This means that trees have to be harvested earlier and last longer when they are
displayed indoors.
During the past 40 years, the market for real Christmas trees has faced stiff
competition from artificial trees (3, 4, 6, 24, 25, 42, 44, 50). While the total
number of all types of Christmas trees used by consumers has increased from
about 30 million trees in the late 1950s to 70 to 75 million trees today, the
total market for real trees has been flat. In 1960, about 31 million trees were
harvested. This has only increased to 33 to 36 million trees today, even though
the U. S. population and number of households have more than doubled. The
percentage of households using a real tree has declined from 73.5% in 1950 to
32.3% in 1995. People in the west are twice as likely to use a real tree
compared to people in the south central part of the nation.

> **Task statement**:
Continue the passage on the market for real Christmas trees, starting after its final sentence.

(Collected data)
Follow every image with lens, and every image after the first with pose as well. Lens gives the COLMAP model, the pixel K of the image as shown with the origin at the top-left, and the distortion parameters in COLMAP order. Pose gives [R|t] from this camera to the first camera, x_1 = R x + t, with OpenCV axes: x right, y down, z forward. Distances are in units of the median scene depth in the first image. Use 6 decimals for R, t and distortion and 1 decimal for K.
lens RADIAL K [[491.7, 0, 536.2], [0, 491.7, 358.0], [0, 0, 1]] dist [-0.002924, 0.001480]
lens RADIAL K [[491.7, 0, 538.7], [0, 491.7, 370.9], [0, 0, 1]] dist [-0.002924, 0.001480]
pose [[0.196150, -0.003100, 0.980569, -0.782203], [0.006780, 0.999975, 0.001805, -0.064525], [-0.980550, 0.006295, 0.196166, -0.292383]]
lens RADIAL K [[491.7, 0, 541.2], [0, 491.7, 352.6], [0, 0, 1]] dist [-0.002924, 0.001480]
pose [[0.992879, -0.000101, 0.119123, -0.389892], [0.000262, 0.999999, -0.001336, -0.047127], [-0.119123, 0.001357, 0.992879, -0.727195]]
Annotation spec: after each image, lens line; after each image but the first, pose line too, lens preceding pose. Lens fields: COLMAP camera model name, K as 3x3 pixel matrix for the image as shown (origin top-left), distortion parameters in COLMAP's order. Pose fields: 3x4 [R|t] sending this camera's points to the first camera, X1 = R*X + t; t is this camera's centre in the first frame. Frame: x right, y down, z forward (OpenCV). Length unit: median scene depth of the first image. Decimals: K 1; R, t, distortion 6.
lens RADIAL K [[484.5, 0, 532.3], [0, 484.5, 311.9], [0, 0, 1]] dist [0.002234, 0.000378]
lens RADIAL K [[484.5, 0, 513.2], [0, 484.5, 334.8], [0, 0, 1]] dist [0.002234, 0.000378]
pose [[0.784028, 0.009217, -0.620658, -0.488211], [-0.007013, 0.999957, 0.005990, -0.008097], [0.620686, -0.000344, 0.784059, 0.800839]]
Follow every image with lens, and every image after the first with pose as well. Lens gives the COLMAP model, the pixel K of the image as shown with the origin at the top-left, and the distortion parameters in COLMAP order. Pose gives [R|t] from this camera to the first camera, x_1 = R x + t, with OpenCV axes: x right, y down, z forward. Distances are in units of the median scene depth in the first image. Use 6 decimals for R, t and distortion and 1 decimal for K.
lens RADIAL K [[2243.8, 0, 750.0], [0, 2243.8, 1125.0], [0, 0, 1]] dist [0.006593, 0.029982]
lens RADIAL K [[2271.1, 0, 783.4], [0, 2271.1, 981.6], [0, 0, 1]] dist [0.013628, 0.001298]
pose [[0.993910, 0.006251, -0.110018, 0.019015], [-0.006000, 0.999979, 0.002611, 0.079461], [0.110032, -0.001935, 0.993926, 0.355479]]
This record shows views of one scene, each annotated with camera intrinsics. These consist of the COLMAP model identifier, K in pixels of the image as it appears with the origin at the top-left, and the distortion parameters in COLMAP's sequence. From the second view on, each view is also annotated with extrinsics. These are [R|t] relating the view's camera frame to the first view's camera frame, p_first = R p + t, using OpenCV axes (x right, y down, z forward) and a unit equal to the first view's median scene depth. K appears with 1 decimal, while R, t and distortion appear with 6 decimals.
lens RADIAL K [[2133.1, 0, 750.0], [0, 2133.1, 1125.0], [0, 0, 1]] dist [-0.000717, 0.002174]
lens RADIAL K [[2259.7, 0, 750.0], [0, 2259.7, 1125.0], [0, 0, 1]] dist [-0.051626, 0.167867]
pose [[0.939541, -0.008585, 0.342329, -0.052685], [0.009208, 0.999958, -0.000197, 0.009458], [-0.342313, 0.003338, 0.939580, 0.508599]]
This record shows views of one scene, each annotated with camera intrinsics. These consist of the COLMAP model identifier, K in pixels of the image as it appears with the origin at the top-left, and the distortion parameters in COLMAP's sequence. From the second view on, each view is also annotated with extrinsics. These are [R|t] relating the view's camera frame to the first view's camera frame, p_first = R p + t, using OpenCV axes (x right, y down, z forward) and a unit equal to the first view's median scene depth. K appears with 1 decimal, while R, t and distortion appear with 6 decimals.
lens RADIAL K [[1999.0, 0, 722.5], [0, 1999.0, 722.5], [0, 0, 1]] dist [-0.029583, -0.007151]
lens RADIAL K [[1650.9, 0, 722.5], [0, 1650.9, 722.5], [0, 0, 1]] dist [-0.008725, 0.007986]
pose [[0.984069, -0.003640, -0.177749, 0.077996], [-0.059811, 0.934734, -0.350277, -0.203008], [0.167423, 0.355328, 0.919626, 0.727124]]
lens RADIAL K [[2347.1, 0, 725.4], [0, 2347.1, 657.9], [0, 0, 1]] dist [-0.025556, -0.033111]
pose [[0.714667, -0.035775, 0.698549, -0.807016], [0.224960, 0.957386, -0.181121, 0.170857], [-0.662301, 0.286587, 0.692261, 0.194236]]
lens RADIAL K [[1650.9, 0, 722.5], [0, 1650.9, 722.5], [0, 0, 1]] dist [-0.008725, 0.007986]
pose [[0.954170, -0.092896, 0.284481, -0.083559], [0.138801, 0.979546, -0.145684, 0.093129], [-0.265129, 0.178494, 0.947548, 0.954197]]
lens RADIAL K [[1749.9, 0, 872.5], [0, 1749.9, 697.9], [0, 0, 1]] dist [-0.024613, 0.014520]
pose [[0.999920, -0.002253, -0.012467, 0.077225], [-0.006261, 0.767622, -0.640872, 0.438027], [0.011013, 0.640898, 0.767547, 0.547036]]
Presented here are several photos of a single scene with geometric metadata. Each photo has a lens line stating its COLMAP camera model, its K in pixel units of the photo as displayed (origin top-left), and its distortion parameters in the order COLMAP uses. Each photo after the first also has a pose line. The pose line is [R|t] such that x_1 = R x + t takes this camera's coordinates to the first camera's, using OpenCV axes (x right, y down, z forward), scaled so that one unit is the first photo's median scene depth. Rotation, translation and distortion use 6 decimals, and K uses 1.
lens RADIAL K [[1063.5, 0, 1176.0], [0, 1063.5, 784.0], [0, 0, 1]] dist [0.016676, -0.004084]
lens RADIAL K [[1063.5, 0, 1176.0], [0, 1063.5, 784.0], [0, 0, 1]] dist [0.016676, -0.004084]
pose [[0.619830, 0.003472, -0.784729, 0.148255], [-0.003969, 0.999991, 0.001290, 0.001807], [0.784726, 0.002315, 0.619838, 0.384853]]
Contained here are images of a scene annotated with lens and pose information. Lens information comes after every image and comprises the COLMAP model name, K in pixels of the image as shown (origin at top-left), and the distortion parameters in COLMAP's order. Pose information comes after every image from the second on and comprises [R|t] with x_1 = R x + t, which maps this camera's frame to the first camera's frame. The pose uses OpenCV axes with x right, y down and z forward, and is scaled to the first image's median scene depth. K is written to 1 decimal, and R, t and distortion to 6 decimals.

> **Exercise response**:
In North America and Europe, there has been an increased emphasis on growing conifer species that have superior
postharvest needle and moisture retention characteristics (2, 23, 24, 29, 61, 62). In North
America, this has resulted in a tremendous increase in the production of noble and
Fraser fir. This shift has coincided with decreased production of Scot's pine,
and to a lesser extent, Douglas-fir. In Europe, the increased production of
Nordmann (A. nordmanniana) and noble fir is displacing Norway spruce in
their markets.
Fig. 6. Noble fir Christmas tree. (Click on image for larger
view).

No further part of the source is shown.